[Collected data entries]
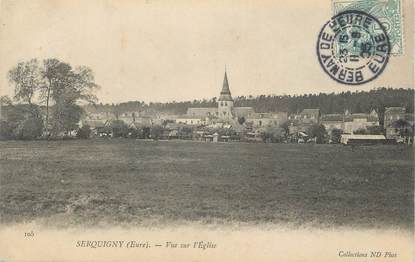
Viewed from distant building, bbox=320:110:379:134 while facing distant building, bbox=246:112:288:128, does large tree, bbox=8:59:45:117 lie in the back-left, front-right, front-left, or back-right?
front-left
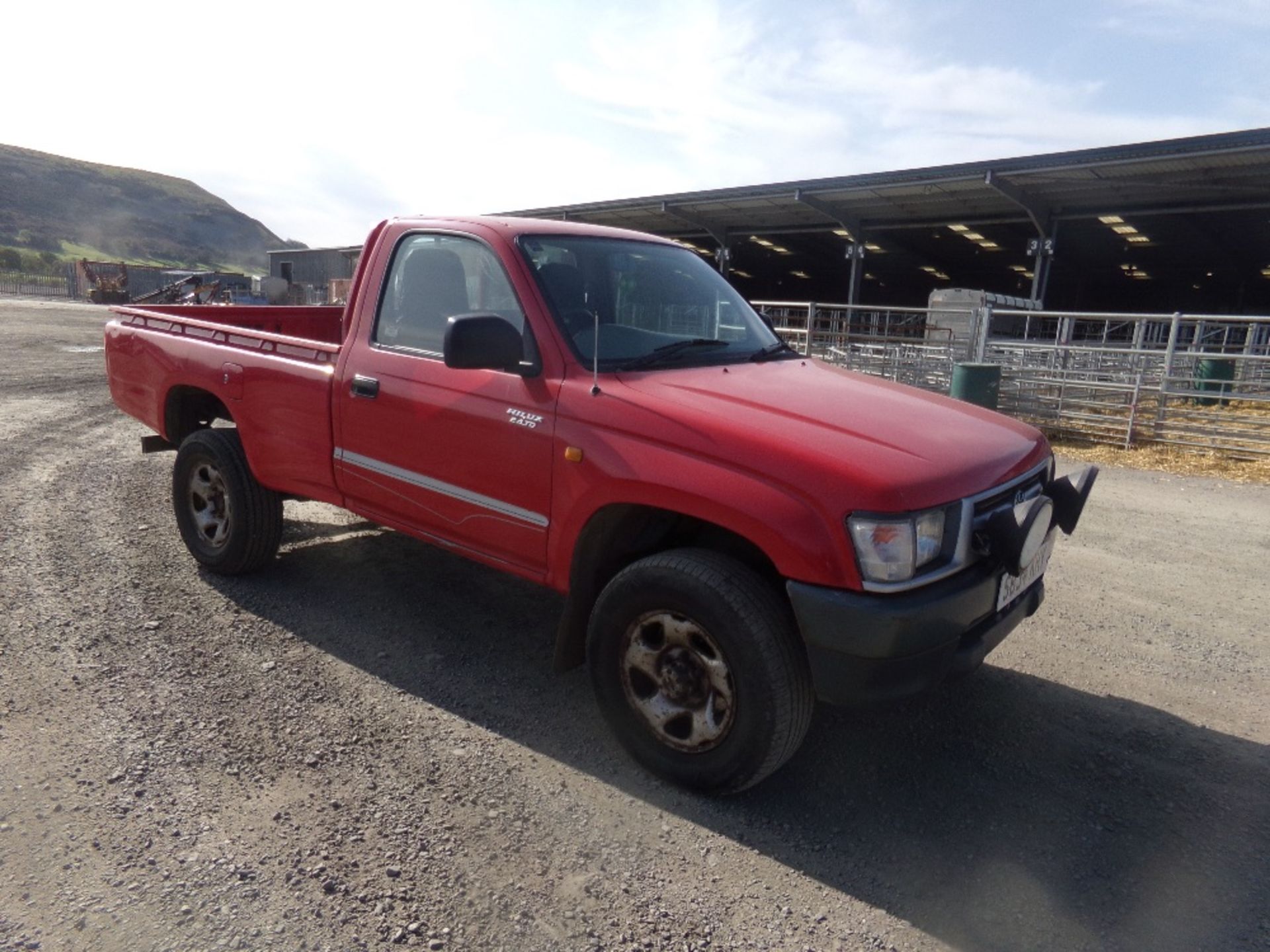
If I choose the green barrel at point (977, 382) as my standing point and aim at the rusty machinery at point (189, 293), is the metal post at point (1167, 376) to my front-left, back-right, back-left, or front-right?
back-right

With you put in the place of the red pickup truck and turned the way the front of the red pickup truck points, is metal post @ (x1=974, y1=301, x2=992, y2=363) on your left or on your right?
on your left

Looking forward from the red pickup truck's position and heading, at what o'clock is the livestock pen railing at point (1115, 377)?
The livestock pen railing is roughly at 9 o'clock from the red pickup truck.

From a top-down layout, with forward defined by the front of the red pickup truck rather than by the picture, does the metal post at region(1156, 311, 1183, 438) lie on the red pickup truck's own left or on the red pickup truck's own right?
on the red pickup truck's own left

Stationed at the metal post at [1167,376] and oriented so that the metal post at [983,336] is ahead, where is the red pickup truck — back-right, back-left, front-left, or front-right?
back-left

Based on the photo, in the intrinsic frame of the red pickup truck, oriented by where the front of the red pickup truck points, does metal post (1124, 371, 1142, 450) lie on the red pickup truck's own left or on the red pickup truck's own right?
on the red pickup truck's own left

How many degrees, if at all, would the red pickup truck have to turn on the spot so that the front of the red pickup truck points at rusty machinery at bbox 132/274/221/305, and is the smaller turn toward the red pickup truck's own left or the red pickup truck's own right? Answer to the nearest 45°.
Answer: approximately 180°

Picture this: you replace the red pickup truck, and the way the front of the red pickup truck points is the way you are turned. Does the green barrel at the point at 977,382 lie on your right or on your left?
on your left

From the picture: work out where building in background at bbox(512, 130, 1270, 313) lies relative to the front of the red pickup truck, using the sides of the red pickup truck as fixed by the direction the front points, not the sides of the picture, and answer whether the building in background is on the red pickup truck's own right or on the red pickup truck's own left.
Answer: on the red pickup truck's own left

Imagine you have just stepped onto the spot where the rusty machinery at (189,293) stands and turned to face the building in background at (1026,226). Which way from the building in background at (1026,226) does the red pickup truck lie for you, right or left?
right

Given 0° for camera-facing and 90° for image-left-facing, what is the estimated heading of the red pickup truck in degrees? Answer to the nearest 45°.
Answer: approximately 315°
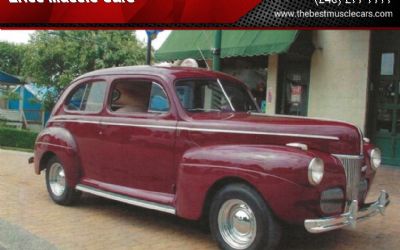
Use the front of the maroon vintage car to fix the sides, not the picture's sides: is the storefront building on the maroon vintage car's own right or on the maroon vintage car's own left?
on the maroon vintage car's own left

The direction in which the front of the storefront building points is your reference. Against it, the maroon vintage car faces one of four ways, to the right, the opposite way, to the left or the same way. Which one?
to the left

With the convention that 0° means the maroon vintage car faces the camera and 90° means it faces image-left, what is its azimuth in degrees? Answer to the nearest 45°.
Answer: approximately 315°

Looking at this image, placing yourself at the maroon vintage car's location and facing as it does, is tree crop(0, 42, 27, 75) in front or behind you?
behind

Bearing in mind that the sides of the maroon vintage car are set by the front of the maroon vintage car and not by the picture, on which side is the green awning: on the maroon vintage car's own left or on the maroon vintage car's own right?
on the maroon vintage car's own left

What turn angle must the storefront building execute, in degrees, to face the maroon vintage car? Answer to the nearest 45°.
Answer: approximately 45° to its left

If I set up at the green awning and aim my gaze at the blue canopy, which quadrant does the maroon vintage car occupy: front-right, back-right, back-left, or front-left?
back-left

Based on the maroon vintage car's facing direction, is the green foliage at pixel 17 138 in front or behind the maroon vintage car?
behind

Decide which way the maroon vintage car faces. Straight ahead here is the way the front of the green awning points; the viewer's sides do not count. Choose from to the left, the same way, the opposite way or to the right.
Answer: to the left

Task details:
Turn the rows above, starting at the line that contains "What turn angle" and ending at the last line of the rows, into a Markdown table with a Row column holding a running number and a Line column holding each line's text. Leave out blank lines.

Response area:
| Row | Line |
|---|---|
| 1 | What turn angle must the storefront building execute, in degrees, to face the maroon vintage car? Answer to the nearest 45°. |
| 2 | Answer: approximately 45° to its left |
| 3 | If I set up at the green awning and aim my gaze at the blue canopy, which quadrant does the maroon vintage car occupy: front-right, back-right, back-left, or front-left? |
| 4 | back-left |
| 5 | Based on the maroon vintage car's facing direction, is the green foliage at pixel 17 138 in front or behind the maroon vintage car? |
| 6 | behind |
| 7 | Decide which way the maroon vintage car faces. Straight ahead here is the way the front of the green awning points; the viewer's sides do not count. Choose from to the left, the same way, the opposite way or to the right. |
| 8 | Answer: to the left |